For the last two weeks the boys have been at the Saugus Aviation Course. Their biplane, equipped with a 60-horsepower engine, had made many flights, and from it Bulman had made a parachute jump in Boston, a year ago, landing on the common.

A few weeks ago Bulman was at Brockton, where he was to do a parachute jump with James Olsen, the latter deciding to make the flight alone and was killed for his pains when a gust of wind overturned the plane. On July 6, at a celebration in Malden, Bulman made a parachute jump which resulted in his sustaining a broken ankle, and the flight he made this afternoon was the first since that time.

Redding was the son of an electrician and had for some time practiced aviation, and expected to become a member of some aviation corps in Europe.

Hampton's Driftway (Airfield)
Aerial view from Winnacunnet Road at Park Avenue
toward High Street. The open field was Hampton's first airport,
but the area was heavily developed after World War II.

"Hampton Union editor Charles Francis Adams was an early advocate of building a Hampton airport on the marsh, which he hoped would become a major international facility. His plan was unworkable for a small town, but eventually, various people became interested in the idea of a small airport. In February 1927, the newspaper mentioned an airplane landing in back of Winnacunnet Road, the site of the "proposed new Hampton Aviation Grounds ...." The following August, residents learned that "An aeroplane has recently been stationed in the large field back of Henry Hobbs’s house on High Street.
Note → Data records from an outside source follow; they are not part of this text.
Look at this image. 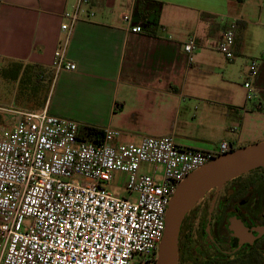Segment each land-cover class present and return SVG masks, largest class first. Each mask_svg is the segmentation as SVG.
I'll list each match as a JSON object with an SVG mask.
<instances>
[{"label": "crops", "instance_id": "1", "mask_svg": "<svg viewBox=\"0 0 264 264\" xmlns=\"http://www.w3.org/2000/svg\"><path fill=\"white\" fill-rule=\"evenodd\" d=\"M257 1L88 0L66 52L77 69L54 72L47 91L46 78L32 69L24 82L1 70L14 62L54 69V53L68 34L62 24L70 23L63 15L74 10L76 0H0V112L47 108L72 118L68 102L73 97L102 115L98 125L83 123L114 127L125 132L123 138L173 135L186 148L211 150L222 140L239 148L256 101L246 100L244 84L231 81L233 64L217 60L215 52L234 19L244 22L247 31L246 12ZM127 13L148 31H129L123 19ZM194 35L200 47L188 65L184 42ZM236 38V54H246L247 33L238 47ZM38 81L45 86L36 88ZM254 86L263 93V65ZM1 114L10 123L9 114L0 113L1 121Z\"/></svg>", "mask_w": 264, "mask_h": 264}, {"label": "built area", "instance_id": "2", "mask_svg": "<svg viewBox=\"0 0 264 264\" xmlns=\"http://www.w3.org/2000/svg\"><path fill=\"white\" fill-rule=\"evenodd\" d=\"M88 4L76 0L63 15L70 23L62 24L68 34L54 53L56 73L77 69L67 46ZM123 19L132 33L148 31L133 24V13ZM236 22L217 44L228 61L236 57ZM199 47L196 35L184 42L188 65ZM259 74L252 60L244 87L246 100L263 111L253 80ZM9 120L10 127L0 128V264H156L176 187L201 165L236 149L226 140L211 150L186 148L173 135L121 142L125 132L111 126L101 128L104 134L95 141L79 134L89 124L47 108L11 109ZM146 164L153 166L151 174L142 171Z\"/></svg>", "mask_w": 264, "mask_h": 264}, {"label": "flooded vegetation", "instance_id": "3", "mask_svg": "<svg viewBox=\"0 0 264 264\" xmlns=\"http://www.w3.org/2000/svg\"><path fill=\"white\" fill-rule=\"evenodd\" d=\"M178 255V264H264V167L211 189L192 207Z\"/></svg>", "mask_w": 264, "mask_h": 264}, {"label": "water", "instance_id": "4", "mask_svg": "<svg viewBox=\"0 0 264 264\" xmlns=\"http://www.w3.org/2000/svg\"><path fill=\"white\" fill-rule=\"evenodd\" d=\"M146 28V26H143ZM264 167V140L219 155L192 171L176 187L166 213V229L156 264H178L180 227L186 214L211 189L251 170Z\"/></svg>", "mask_w": 264, "mask_h": 264}, {"label": "rangeland", "instance_id": "5", "mask_svg": "<svg viewBox=\"0 0 264 264\" xmlns=\"http://www.w3.org/2000/svg\"><path fill=\"white\" fill-rule=\"evenodd\" d=\"M246 17L249 21L248 26H246L247 31L245 29L243 34V38H244L245 32L247 33V38H244L246 54H240V55L236 54V57L234 58L235 61L226 60L227 64L230 63L233 64L231 81L234 84H238L240 86L244 84L245 80L249 76V72L247 71V68L249 70L252 60H256L259 66L261 65L264 66L262 60L264 59L263 57L264 56V0H259L257 1L256 4L251 5V10L246 12ZM255 22H257V24ZM215 57H217V60L219 61L225 60V56L218 51L215 52ZM1 69L2 68L0 67V70ZM253 80L255 81V79ZM10 87L11 84H9L6 90H8ZM71 99L72 100L68 102L70 106L73 107V109L69 111L70 117L71 116L72 118L74 117L75 118L74 120L79 119L78 121L82 120V122H89L92 125L99 124V122H96L97 121L96 119H100L102 115L100 116L98 114L96 108L93 107V105H90L88 104V102H85L83 100H81L80 103H77V100H75L73 97ZM2 112L9 114V112H7L6 110H3ZM1 115L3 118L2 121L0 119V128L10 127L12 125L11 122L7 123L6 116L4 114ZM247 118H250V121L245 125L244 132L242 134L243 136V140L241 141L242 146H247L257 141L264 140V110L257 112L255 111L253 113L247 114ZM7 119L9 118L7 117ZM119 141L121 142L129 141L134 143L138 142L134 139H129L126 137L119 138ZM152 170H153V166H148L147 164L142 167V171L147 172L149 174H151ZM112 191L115 192V190L113 189Z\"/></svg>", "mask_w": 264, "mask_h": 264}, {"label": "trees", "instance_id": "6", "mask_svg": "<svg viewBox=\"0 0 264 264\" xmlns=\"http://www.w3.org/2000/svg\"><path fill=\"white\" fill-rule=\"evenodd\" d=\"M155 4L160 5L159 2H155ZM244 30H245V23L240 21V20H237L236 26H235V31H236V36H237V38H236V46L237 47L242 42ZM31 69L33 70L34 75L39 76L41 74V75H43L44 78H46V80L45 79H43V80H44V83L46 84V86L48 87V89H47V91H48L51 88L50 85L52 84L53 79H54V71H55L54 69H43V68H41L35 64L23 66L19 62H14V63H12L10 68L2 69L1 73L5 77L10 76V78H12V79L17 78L20 75L21 76L20 81L24 82L25 79L28 77V74H29ZM36 83H35L36 88L40 89V88H43V86H45V85L41 84L40 81H38ZM261 97H262V100H264V93H262ZM79 134L82 138H88V139H92L95 141H99V139L102 138L104 132L100 127L87 125V126H83L82 128L79 129Z\"/></svg>", "mask_w": 264, "mask_h": 264}]
</instances>
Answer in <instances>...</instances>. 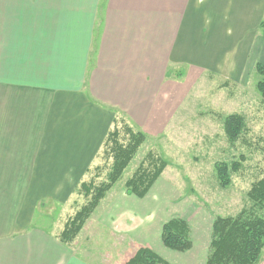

The pilot [unnamed] has been offering rides to residents but on one landing [the plane] hit a rut and broke its propeller." A few weeks later, in September, a barnstorming flying show was based at the A. T. Johnson flying field. Using three planes, the pilots did aerobatic stunts over the town and the Beach, performed wing walking, and offered rides. These stories give different locations for the airport, but it was in fact situated in the great field between High Street and Winnacunnet Road, east of today’s Moulton Road. Named for its first owner, James Hutchings, the facility was expanded in the spring of 1931. In July, the first passenger to come to Hampton by airplane arrived from the East Boston airport, then went by car to his cottage at the Beach.

"In 1933, a special town meeting, held to seek federal funds that had been made available because of the Depression, authorized the Town to seek $2,500 for the airport and to lease land from the many property owners at the rate of $1 per year plus a rebate of their taxes. Similar airport projects were underway in Portsmouth, Lowell, and Newburyport. World War II brought an end to the airport. Postwar housing developments occupied the site, and in 1946, the current "Hampton" Airport opened in North Hampton."